Baby taken from D.C. bus station would be 26 now

Marie Williams was sitting with her 3-month-old baby girl on Dec. 2, 1983, in the District’s Trailways bus terminal waiting out a three-hour layover on her way from Suffolk to Kansas when a young woman struck up a conversation.

The woman, described as being in her early 20s, asked the 18-year-old mother if she could hold her baby. Marie Williams handed over April Nicole Williams. A few minutes later, the other woman said she was going to get a soda and took April Williams with her. She walked into a nearby Hardee’s and never returned.

The manhunt that followed was one of the largest the District had ever seen. Police scoured the region for months and searched for leads. They chased down tips from hundreds of phone calls.
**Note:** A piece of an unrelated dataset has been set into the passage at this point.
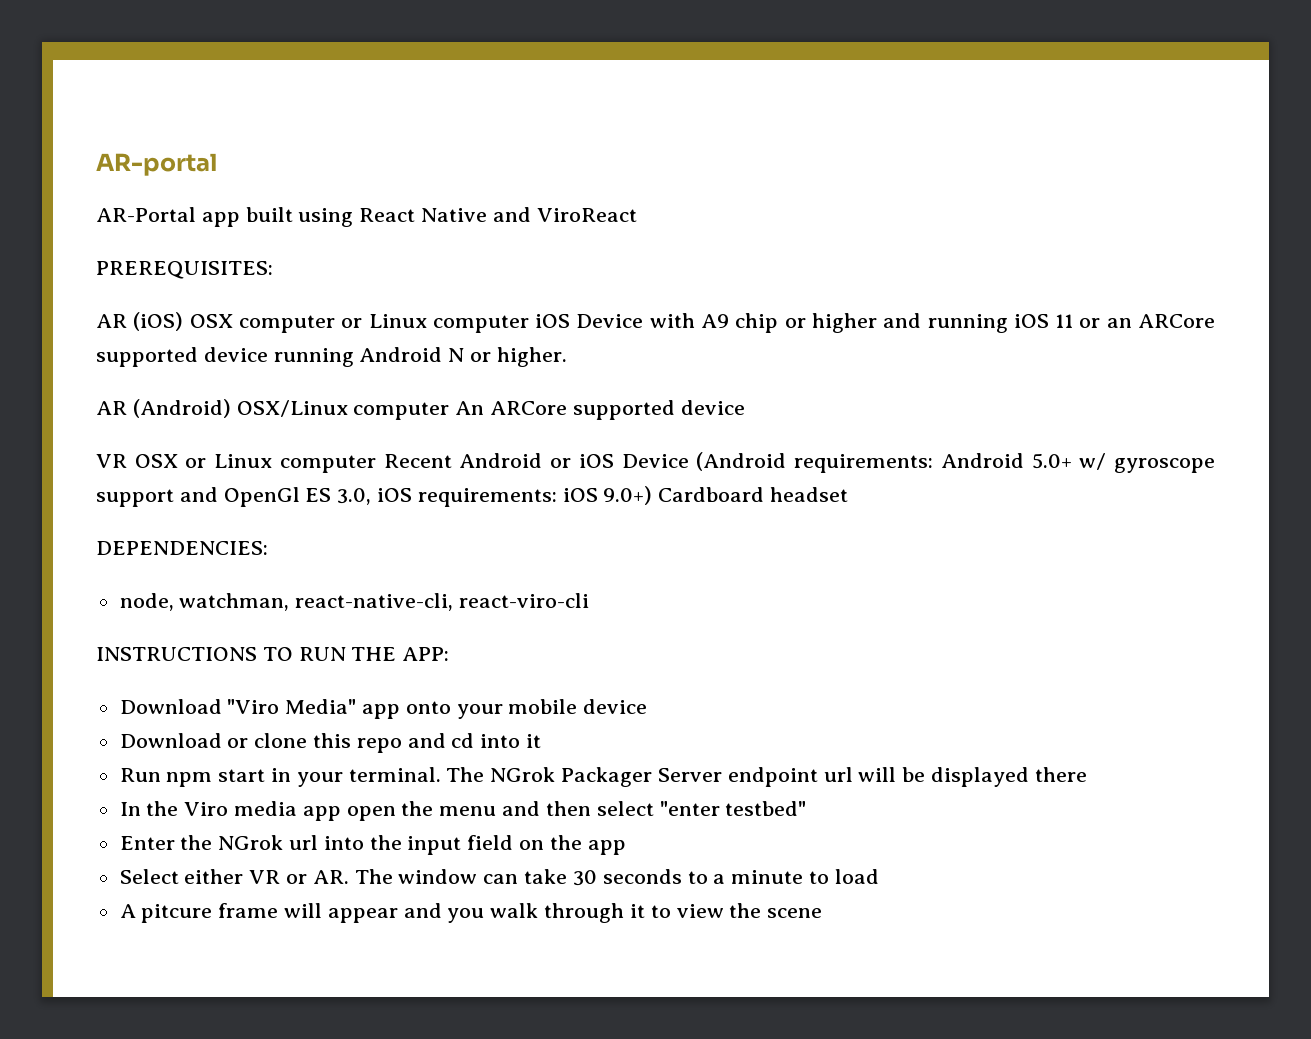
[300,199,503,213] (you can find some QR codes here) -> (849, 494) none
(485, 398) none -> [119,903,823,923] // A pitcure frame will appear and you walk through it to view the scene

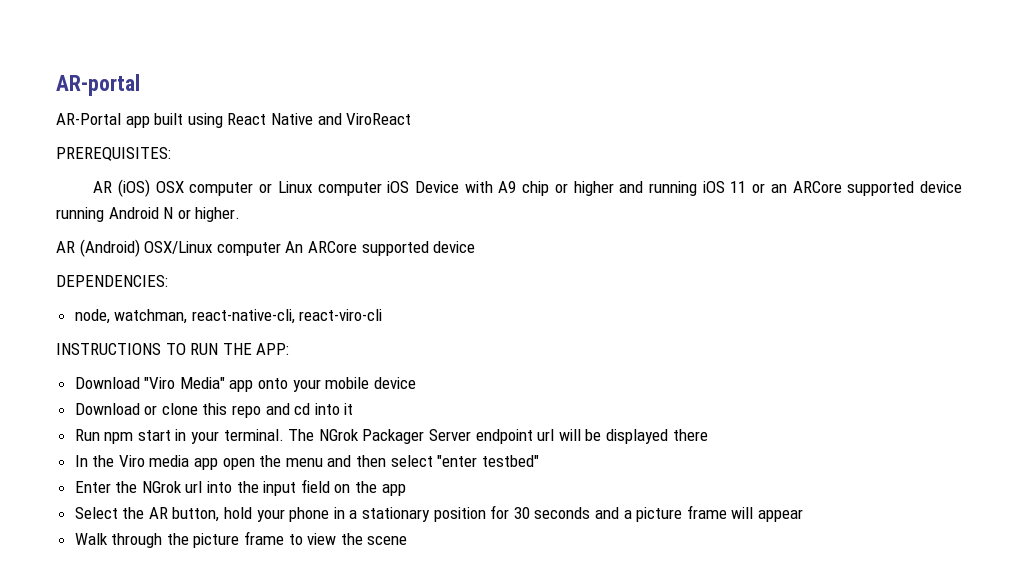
[96,452,1215,473] [96,486,849,507] // VR OSX or Linux computer Recent Android or iOS Device (Android requirements: Android 5.0+ w/ gyroscope support and OpenGl ES 3.0, iOS requirements: iOS 9.0+) Cardboard headset -> (476, 247) none
[184,869,879,886] [119,903,645,923] either VR or AR. The window can take 30 seconds to a minute to load // A pitcure frame will appear and you walk through it -> [122,505,803,522] [74,531,285,548] the AR button, hold your phone in a stationary position for 30 seconds and a picture frame will appear // Walk through the picture frame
At one point, Marie Williams was hypnotized and brought back to the bus station where police re-enacted the scene, hoping she might have missed something. She was only able to tell police that the woman had said she shared a middle name with the baby, and that, like the child, her astrological sign also was Leo.

District robbery Detective Robert Groat, who was assigned to the case early on, told The Washington Post that in cases like Williams’, the kidnapper is typically “somebody who loves children and can’t have any.”

One year later, Marie Williams held a rally at the Trailways station, hoping to keep attention on the case. By then, she had already had another baby, and a police task force searching for the missing child that had numbered eight officers had dwindled to one, Sgt. Peter Mulligan.

“There will probably come a point somewhere down the line where we’ll just have to face the reality that there’s nothing more we can do,” Mulligan told The Post at the time. “But the book on this case won’t be closed until I’m absolutely positive that nothing else can be done.”